*DESCRIPTION OF THE TASK*: No record may be left out; print them all verbatim.

*RAW DATA*:
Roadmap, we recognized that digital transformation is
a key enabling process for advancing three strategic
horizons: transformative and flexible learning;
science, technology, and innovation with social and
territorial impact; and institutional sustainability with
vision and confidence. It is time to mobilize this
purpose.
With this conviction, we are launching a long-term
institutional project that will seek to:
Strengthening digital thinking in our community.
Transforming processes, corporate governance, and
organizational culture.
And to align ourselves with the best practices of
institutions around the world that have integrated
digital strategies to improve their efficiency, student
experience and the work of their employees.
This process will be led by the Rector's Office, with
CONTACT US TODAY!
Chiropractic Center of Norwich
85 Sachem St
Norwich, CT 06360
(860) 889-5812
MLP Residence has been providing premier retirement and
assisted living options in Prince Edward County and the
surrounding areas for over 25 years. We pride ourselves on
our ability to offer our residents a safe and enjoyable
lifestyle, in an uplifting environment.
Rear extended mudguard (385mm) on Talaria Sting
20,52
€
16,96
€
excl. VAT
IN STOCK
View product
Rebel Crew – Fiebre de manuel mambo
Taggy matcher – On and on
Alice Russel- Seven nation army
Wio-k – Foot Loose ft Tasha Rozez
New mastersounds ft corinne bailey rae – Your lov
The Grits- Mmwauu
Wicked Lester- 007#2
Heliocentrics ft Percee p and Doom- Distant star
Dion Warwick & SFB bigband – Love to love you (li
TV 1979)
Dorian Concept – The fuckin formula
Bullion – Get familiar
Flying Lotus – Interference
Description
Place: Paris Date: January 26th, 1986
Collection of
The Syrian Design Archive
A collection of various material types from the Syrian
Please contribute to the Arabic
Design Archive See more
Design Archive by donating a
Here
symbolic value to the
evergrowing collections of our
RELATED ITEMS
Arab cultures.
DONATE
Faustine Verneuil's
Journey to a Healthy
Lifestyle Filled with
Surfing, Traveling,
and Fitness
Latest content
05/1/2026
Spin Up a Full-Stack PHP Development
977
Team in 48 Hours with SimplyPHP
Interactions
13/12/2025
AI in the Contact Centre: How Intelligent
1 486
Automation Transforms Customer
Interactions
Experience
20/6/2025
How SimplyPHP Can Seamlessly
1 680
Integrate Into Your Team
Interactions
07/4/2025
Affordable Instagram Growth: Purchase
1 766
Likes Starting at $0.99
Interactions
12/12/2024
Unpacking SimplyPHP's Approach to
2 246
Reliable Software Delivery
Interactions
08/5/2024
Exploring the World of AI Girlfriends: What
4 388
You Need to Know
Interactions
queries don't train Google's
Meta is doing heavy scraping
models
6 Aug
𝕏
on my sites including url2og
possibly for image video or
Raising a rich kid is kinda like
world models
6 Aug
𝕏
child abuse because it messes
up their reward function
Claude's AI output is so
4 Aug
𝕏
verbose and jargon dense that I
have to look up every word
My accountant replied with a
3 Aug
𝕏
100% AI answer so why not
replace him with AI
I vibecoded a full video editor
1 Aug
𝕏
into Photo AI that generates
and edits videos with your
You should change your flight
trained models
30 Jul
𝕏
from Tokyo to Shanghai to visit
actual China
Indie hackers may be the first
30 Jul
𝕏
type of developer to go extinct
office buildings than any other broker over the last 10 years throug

*RESPONSE FOR THIS EXERCISE*:
Roadmap, we recognized that digital transformation is
a key enabling process for advancing three strategic
horizons: transformative and flexible learning;
science, technology, and innovation with social and
territorial impact; and institutional sustainability with
vision and confidence. It is time to mobilize this
purpose.
With this conviction, we are launching a long-term
institutional project that will seek to:
Strengthening digital thinking in our community.
Transforming processes, corporate governance, and
organizational culture.
And to align ourselves with the best practices of
institutions around the world that have integrated
digital strategies to improve their efficiency, student
experience and the work of their employees.
This process will be led by the Rector's Office, with
CONTACT US TODAY!
Chiropractic Center of Norwich
85 Sachem St
Norwich, CT 06360
(860) 889-5812
MLP Residence has been providing premier retirement and
assisted living options in Prince Edward County and the
surrounding areas for over 25 years. We pride ourselves on
our ability to offer our residents a safe and enjoyable
lifestyle, in an uplifting environment.
Rear extended mudguard (385mm) on Talaria Sting
20,52
€
16,96
€
excl. VAT
IN STOCK
View product
Rebel Crew – Fiebre de manuel mambo
Taggy matcher – On and on
Alice Russel- Seven nation army
Wio-k – Foot Loose ft Tasha Rozez
New mastersounds ft corinne bailey rae – Your lov
The Grits- Mmwauu
Wicked Lester- 007#2
Heliocentrics ft Percee p and Doom- Distant star
Dion Warwick & SFB bigband – Love to love you (li
TV 1979)
Dorian Concept – The fuckin formula
Bullion – Get familiar
Flying Lotus – Interference
Description
Place: Paris Date: January 26th, 1986
Collection of
The Syrian Design Archive
A collection of various material types from the Syrian
Please contribute to the Arabic
Design Archive See more
Design Archive by donating a
Here
symbolic value to the
evergrowing collections of our
RELATED ITEMS
Arab cultures.
DONATE
Faustine Verneuil's
Journey to a Healthy
Lifestyle Filled with
Surfing, Traveling,
and Fitness
Latest content
05/1/2026
Spin Up a Full-Stack PHP Development
977
Team in 48 Hours with SimplyPHP
Interactions
13/12/2025
AI in the Contact Centre: How Intelligent
1 486
Automation Transforms Customer
Interactions
Experience
20/6/2025
How SimplyPHP Can Seamlessly
1 680
Integrate Into Your Team
Interactions
07/4/2025
Affordable Instagram Growth: Purchase
1 766
Likes Starting at $0.99
Interactions
12/12/2024
Unpacking SimplyPHP's Approach to
2 246
Reliable Software Delivery
Interactions
08/5/2024
Exploring the World of AI Girlfriends: What
4 388
You Need to Know
Interactions
queries don't train Google's
Meta is doing heavy scraping
models
6 Aug
𝕏
on my sites including url2og
possibly for image video or
Raising a rich kid is kinda like
world models
6 Aug
𝕏
child abuse because it messes
up their reward function
Claude's AI output is so
4 Aug
𝕏
verbose and jargon dense that I
have to look up every word
My accountant replied with a
3 Aug
𝕏
100% AI answer so why not
replace him with AI
I vibecoded a full video editor
1 Aug
𝕏
into Photo AI that generates
and edits videos with your
You should change your flight
trained models
30 Jul
𝕏
from Tokyo to Shanghai to visit
actual China
Indie hackers may be the first
30 Jul
𝕏
type of developer to go extinct
office buildings than any other broker over the last 10 years throug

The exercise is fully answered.